В начале октября 1943 года было утверждено положение «О Совете по делам Русской православной церкви при Совнаркоме СССР». В перечень его полномочий включалось:
«предварительное рассмотрение вопросов, возбуждаемых патриархом Московским и всея Руси и требующих разрешения Правительства СССР;
разработка проектов законодательных актов и постановлений по вопросам Русской православной церкви, а также инструкций и других указаний по их применению и внесение их на рассмотрение Совнаркома СССР;
наблюдение за правильным и своевременным проведением в жизнь на всей территории СССР законов и постановлений Правительства СССР, относящихся к Русской православной церкви;
представление Совнаркому СССР заключений по вопросам Русской православной церкви;
своевременное информирование Правительства СССР о состоянии Русской православной церкви в СССР, ее положении и деятельности на местах;
общий учет церквей и составление статистических сводок по данным, представляемым местными органами власти»[250].
Стоит заметить, что Сталин первые несколько лет после достижения «конкордата» лично рассматривал церковные проблемы, требовал предоставления регулярной информации о ситуации в православной и иных церквях.

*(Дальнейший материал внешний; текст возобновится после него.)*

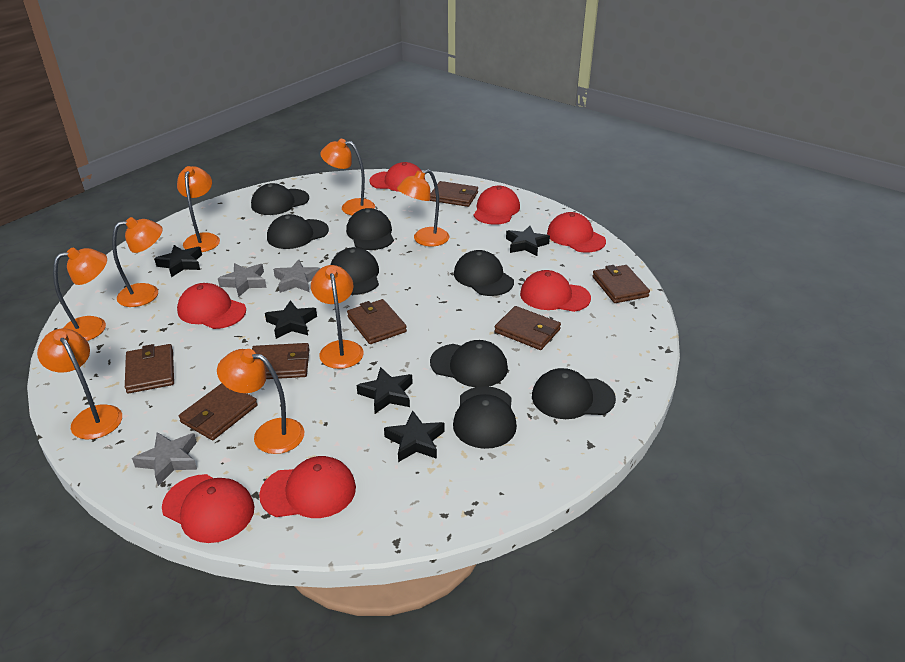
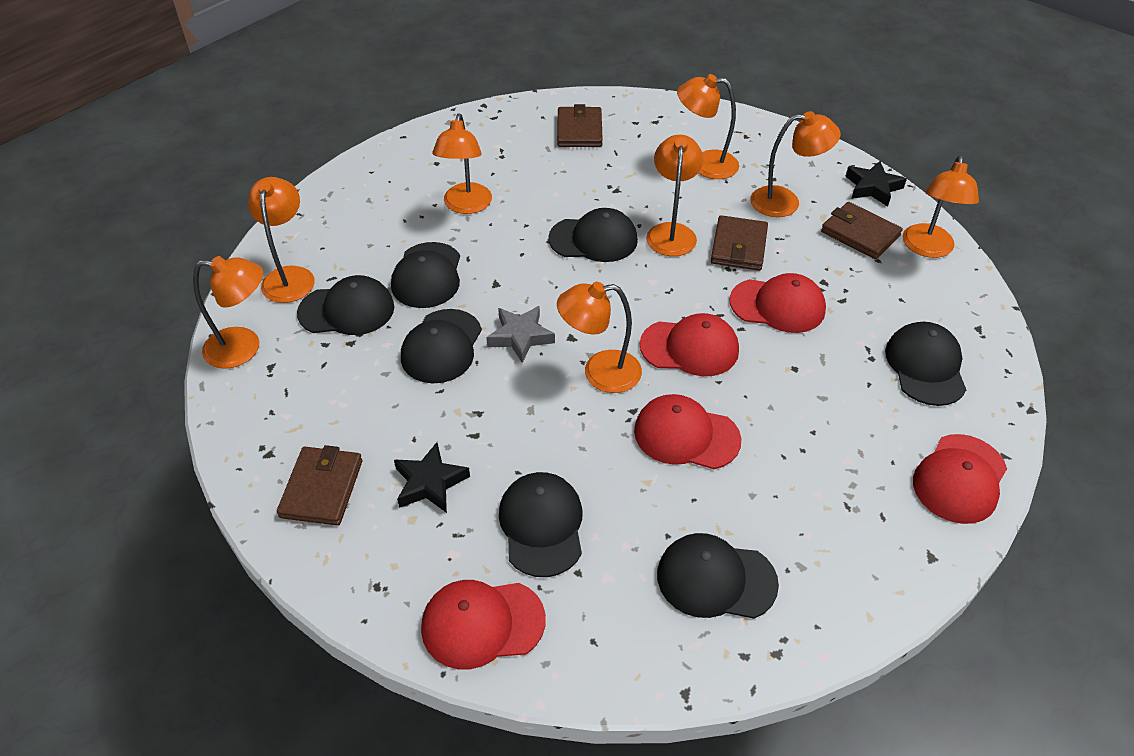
black cap: 8 -> 7
black star: 5 -> 2
brown wallet: 7 -> 4
grey star: 3 -> 1
red cap: 7 -> 5

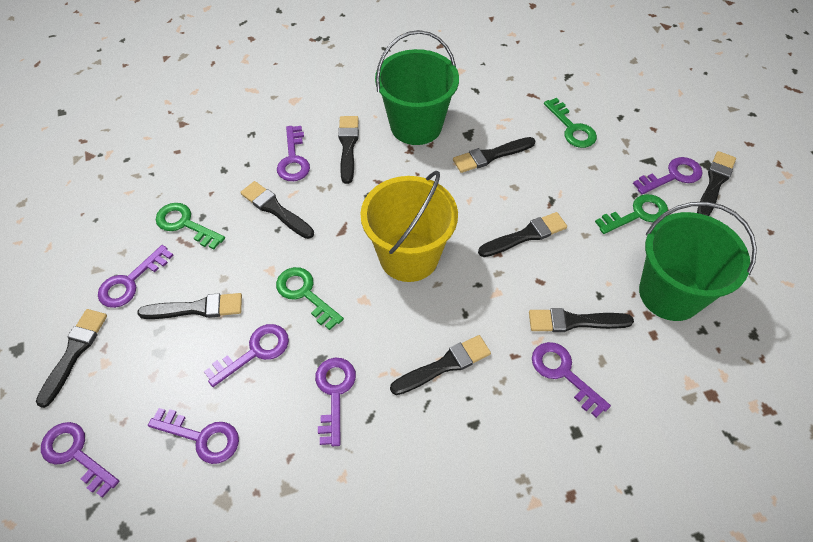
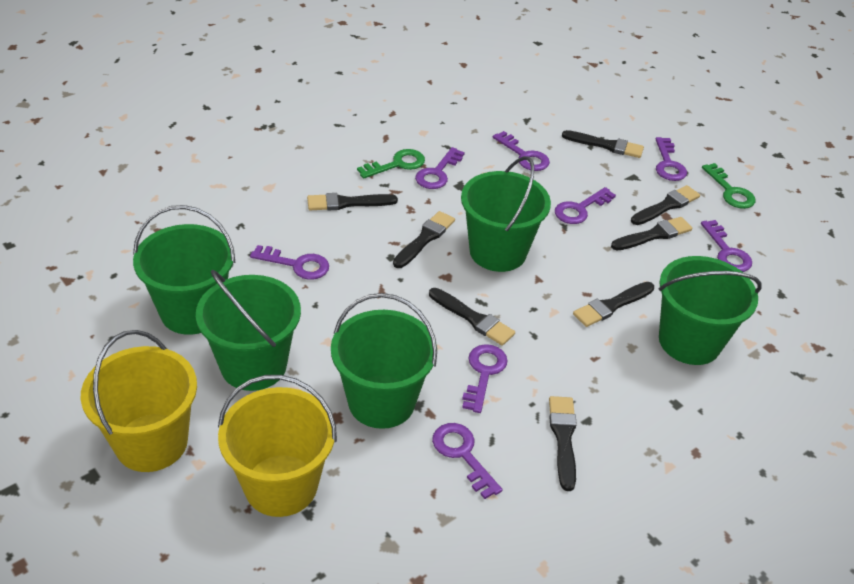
black brush: 9 -> 8
green bucket: 2 -> 5
green key: 4 -> 2
yellow bucket: 1 -> 2

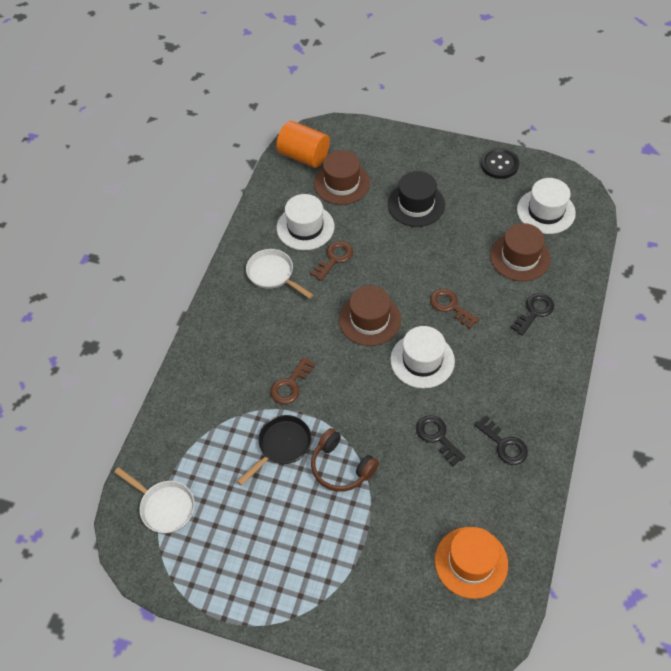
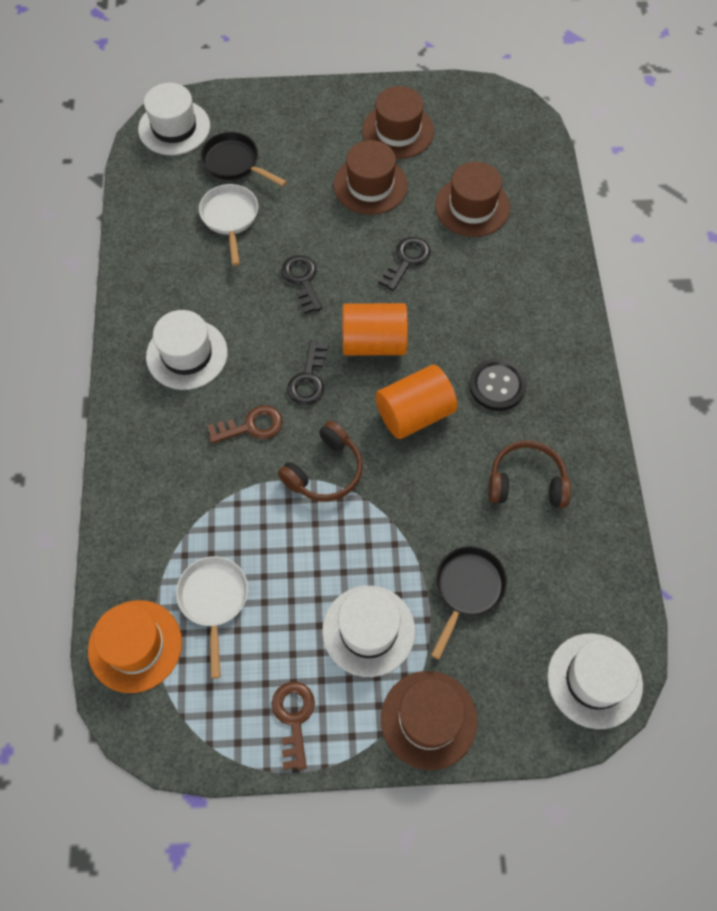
black hat: 1 -> 0
black pan: 1 -> 2
brown hat: 3 -> 4
brown headphones: 1 -> 2
brown key: 3 -> 2
orange cylinder: 1 -> 2
white hat: 3 -> 4

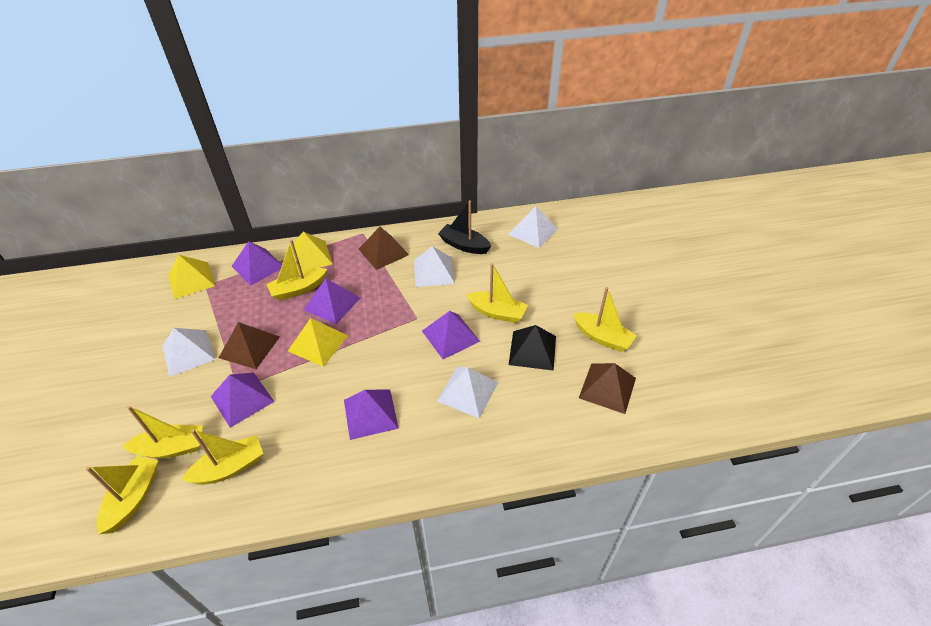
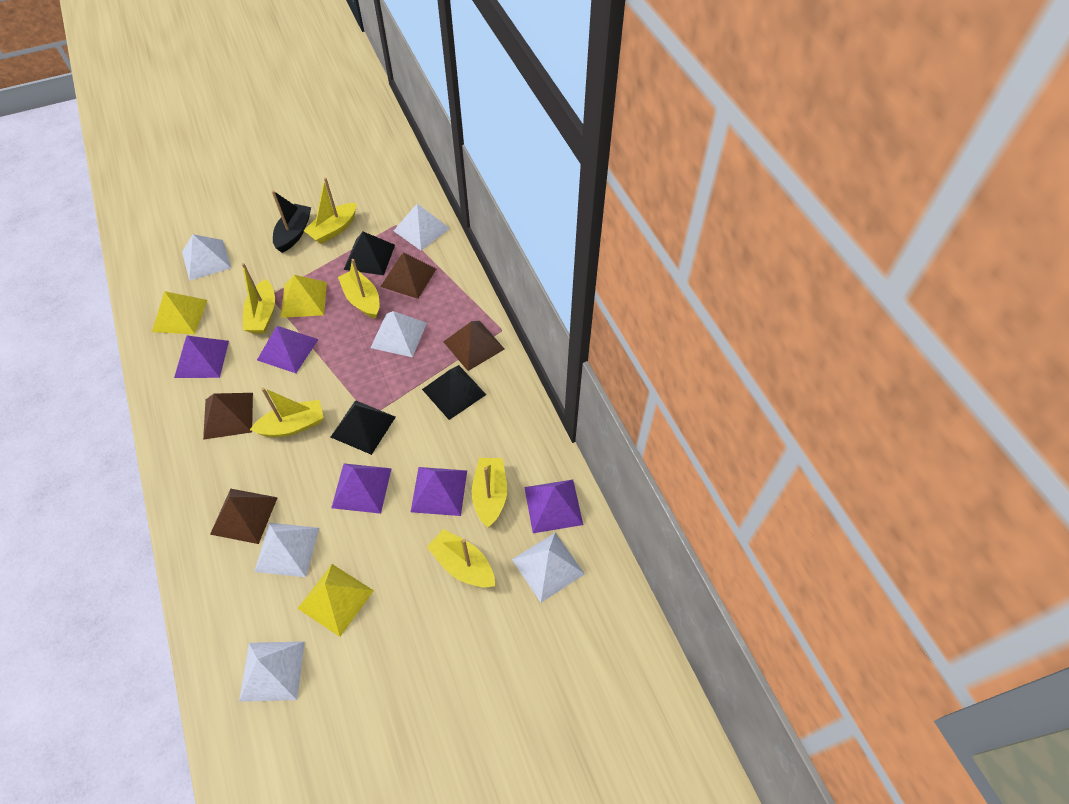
black pyramid: 1 -> 3
brown pyramid: 3 -> 4
white pyramid: 4 -> 6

Все принципиальные решения по церковной политике принимались исключительно с его личной санкции.
В первый же месяц после кремлевской встречи Сталин мог сделать заключение о верности своего курса в религиозном вопросе и его воздействии на внешнеполитическую ситуацию в Европе по многочисленным откликам в зарубежных средствах массовой информации. На страницах «Журналь де Женев» 13 сентября 1943 года была опубликована статья «Сталин и Русская церковь», в ней признавалось: «Отныне все православные сербы, болгары, румыны, часть поляков, греков и народов стран Прибалтики обращают свои взоры к митрополиту Сергию. В результате этого крупного маневра, восстанавливающего старый союз православной церкви с царской политикой, Сталин, может быть, сорвал все попытки создать тот самый „санитарный кордон“, который неотступно раздражает его. Таким образом, он подготовляет себе важный выход на юг и дает новое содержание традиционным намерениям России. Чувствуя, что военное счастье укрепляет его внутреннюю позицию, благоприятствует внешнеполитическим планам, советский режим может теперь позволить себе роскошь и допустить свободу вероисповедания»[251].